(WORK ORDER)
Put the lines of the records below into a Markdown table with two columns, Row and Text, numbering each line and omitting blank lines. Start at the line that contains "C. 1927 – 2008", end after the line that contains "D. Cuộc sống", and leave out every other line.

Content starts

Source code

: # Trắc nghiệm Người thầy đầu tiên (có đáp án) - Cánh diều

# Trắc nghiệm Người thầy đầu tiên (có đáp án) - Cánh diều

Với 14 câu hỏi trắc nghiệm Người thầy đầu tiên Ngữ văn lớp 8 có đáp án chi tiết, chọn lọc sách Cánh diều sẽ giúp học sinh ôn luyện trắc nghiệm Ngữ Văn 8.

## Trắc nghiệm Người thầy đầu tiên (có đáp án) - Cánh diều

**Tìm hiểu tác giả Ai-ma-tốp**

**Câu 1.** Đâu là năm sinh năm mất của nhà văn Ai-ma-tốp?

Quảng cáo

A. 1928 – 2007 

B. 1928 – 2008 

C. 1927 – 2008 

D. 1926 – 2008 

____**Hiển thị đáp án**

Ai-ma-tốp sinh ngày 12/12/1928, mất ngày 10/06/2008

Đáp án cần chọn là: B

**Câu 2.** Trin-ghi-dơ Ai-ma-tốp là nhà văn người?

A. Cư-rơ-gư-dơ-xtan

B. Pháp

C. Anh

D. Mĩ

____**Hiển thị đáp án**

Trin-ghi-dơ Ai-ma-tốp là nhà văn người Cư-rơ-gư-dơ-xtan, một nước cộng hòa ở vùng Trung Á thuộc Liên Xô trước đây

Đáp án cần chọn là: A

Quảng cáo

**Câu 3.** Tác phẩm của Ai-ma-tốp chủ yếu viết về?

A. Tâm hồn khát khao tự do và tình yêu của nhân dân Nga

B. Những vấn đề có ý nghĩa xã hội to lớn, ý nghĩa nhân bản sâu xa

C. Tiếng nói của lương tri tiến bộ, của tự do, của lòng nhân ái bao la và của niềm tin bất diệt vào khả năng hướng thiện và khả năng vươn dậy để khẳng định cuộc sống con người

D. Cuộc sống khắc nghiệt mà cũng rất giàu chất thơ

Content ends
Content starts

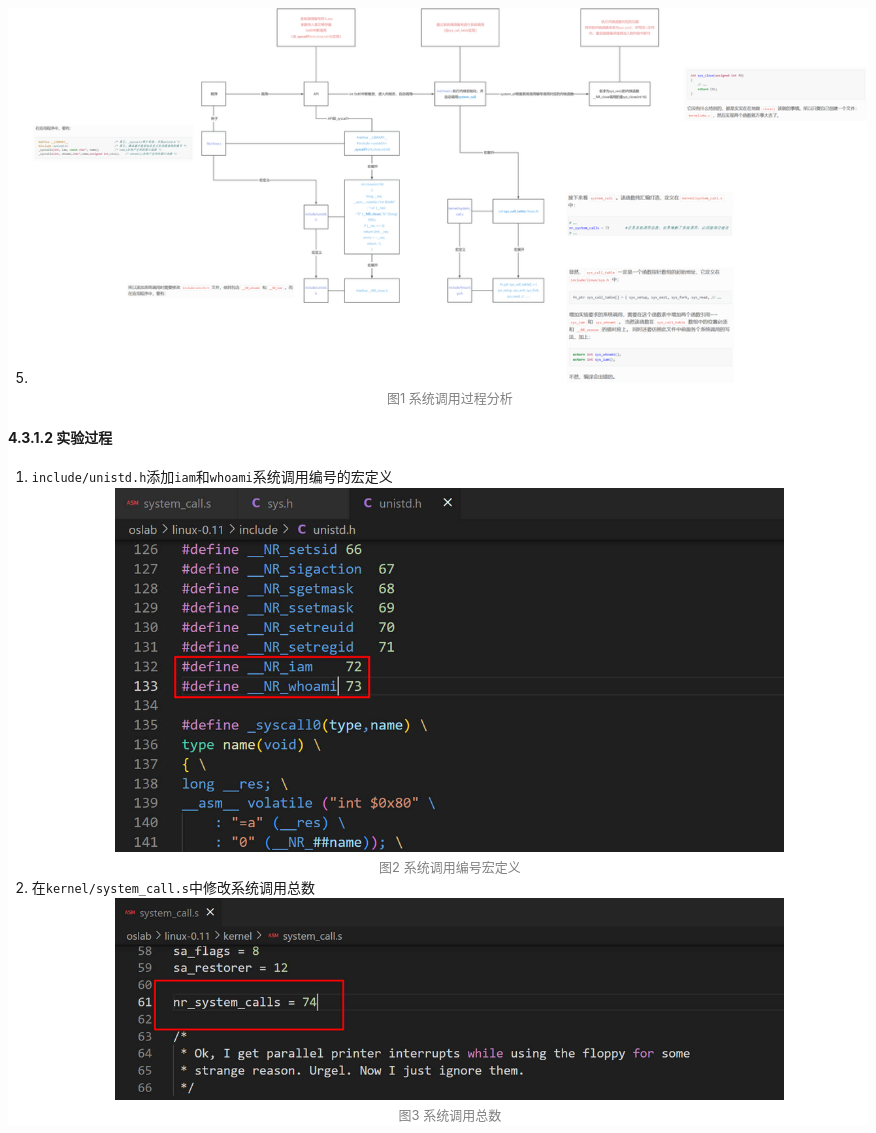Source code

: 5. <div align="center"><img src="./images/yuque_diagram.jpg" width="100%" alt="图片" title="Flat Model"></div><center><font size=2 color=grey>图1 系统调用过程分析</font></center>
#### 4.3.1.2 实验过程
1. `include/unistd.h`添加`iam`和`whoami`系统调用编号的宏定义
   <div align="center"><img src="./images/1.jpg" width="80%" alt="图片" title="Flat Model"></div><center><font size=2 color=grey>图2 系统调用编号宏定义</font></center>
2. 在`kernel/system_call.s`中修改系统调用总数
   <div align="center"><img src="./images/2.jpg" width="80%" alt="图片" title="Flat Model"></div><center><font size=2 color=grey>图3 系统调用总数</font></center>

Content ends

(WRITTEN ANSWER)
| Row | Text |
|---|---|
| 1 | C. 1927 – 2008  |
| 2 | D. 1926 – 2008  |
| 3 | ____**Hiển thị đáp án** |
| 4 | Ai-ma-tốp sinh ngày 12/12/1928, mất ngày 10/06/2008 |
| 5 | Đáp án cần chọn là: B |
| 6 | **Câu 2.** Trin-ghi-dơ Ai-ma-tốp là nhà văn người? |
| 7 | A. Cư-rơ-gư-dơ-xtan |
| 8 | B. Pháp |
| 9 | C. Anh |
| 10 | D. Mĩ |
| 11 | ____**Hiển thị đáp án** |
| 12 | Trin-ghi-dơ Ai-ma-tốp là nhà văn người Cư-rơ-gư-dơ-xtan, một nước cộng hòa ở vùng Trung Á thuộc Liên Xô trước đây |
| 13 | Đáp án cần chọn là: A |
| 14 | Quảng cáo |
| 15 | **Câu 3.** Tác phẩm của Ai-ma-tốp chủ yếu viết về? |
| 16 | A. Tâm hồn khát khao tự do và tình yêu của nhân dân Nga |
| 17 | B. Những vấn đề có ý nghĩa xã hội to lớn, ý nghĩa nhân bản sâu xa |
| 18 | C. Tiếng nói của lương tri tiến bộ, của tự do, của lòng nhân ái bao la và của niềm tin bất diệt vào khả năng hướng thiện và khả năng vươn dậy để khẳng định cuộc sống con người |
| 19 | D. Cuộc sống khắc nghiệt mà cũng rất giàu chất thơ |